* WHAT IS EXPECTED:
In the passage about a hectic morning, what did the writer eat after racing home?

* DOCUMENT SEGMENT:
==========
So yesterday I did my new-ish morning celery juice thing, which actually was a Suja juice super greens juice from the supermarket that I keep on hand for when I run out of celery or can’t bear to juice it myself.  Then I did coffee, then I got Ax ready for school and dropped him off, then I returned to the gym for a workout which was relatively strenuous for me, then I went to a meeting.

And then after the meeting I got into a fight where someone asked me something and I thought they were criticizing me not just asking so I stabbed them in the eye with a knife.    Well, no, I didn’t stab them in the eye with a knife but I was shitty and then they felt shitty and then I felt shitty, and ashamed, even after I apologized, and then I looked at the clock and it was almost noon and I was shaking because effing eff eff if I hadn’t eaten anything yet.  And I get up early.

So I raced home, ate a handful of macadamia nuts — okay, two handfuls — which the book How Not to Die apparently recommends, and then I launched forth on the rest of the day, which did eventually include a lunch date where I ate bird and veg and complex carb, but it was too little too late.
==========
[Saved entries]

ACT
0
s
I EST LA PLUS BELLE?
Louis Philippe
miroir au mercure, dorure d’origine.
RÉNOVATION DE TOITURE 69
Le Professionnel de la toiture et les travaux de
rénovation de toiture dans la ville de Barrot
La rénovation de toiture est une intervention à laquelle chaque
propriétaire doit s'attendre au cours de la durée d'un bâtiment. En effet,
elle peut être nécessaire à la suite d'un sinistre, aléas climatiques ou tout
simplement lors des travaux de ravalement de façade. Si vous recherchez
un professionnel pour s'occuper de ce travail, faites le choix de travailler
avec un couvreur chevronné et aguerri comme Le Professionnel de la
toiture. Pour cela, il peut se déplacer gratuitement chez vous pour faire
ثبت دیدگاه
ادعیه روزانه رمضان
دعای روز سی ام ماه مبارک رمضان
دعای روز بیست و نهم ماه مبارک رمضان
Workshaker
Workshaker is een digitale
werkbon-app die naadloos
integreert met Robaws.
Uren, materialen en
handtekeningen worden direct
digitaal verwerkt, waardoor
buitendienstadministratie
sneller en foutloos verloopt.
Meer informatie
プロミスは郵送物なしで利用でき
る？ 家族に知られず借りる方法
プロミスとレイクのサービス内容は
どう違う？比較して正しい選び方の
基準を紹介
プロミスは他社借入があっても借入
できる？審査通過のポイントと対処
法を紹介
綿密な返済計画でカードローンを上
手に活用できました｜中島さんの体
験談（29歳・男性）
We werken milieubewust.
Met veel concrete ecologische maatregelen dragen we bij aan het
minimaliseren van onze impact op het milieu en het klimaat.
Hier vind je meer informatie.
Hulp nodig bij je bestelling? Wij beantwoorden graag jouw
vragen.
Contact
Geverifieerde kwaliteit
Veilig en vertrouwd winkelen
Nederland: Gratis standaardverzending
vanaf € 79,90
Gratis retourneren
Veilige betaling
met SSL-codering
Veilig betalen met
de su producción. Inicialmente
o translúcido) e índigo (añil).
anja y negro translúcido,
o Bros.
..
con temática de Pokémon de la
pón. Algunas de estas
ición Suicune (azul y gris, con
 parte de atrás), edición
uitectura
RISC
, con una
==========
* TASK RESULT:
Macadamia nuts, two handfuls of them.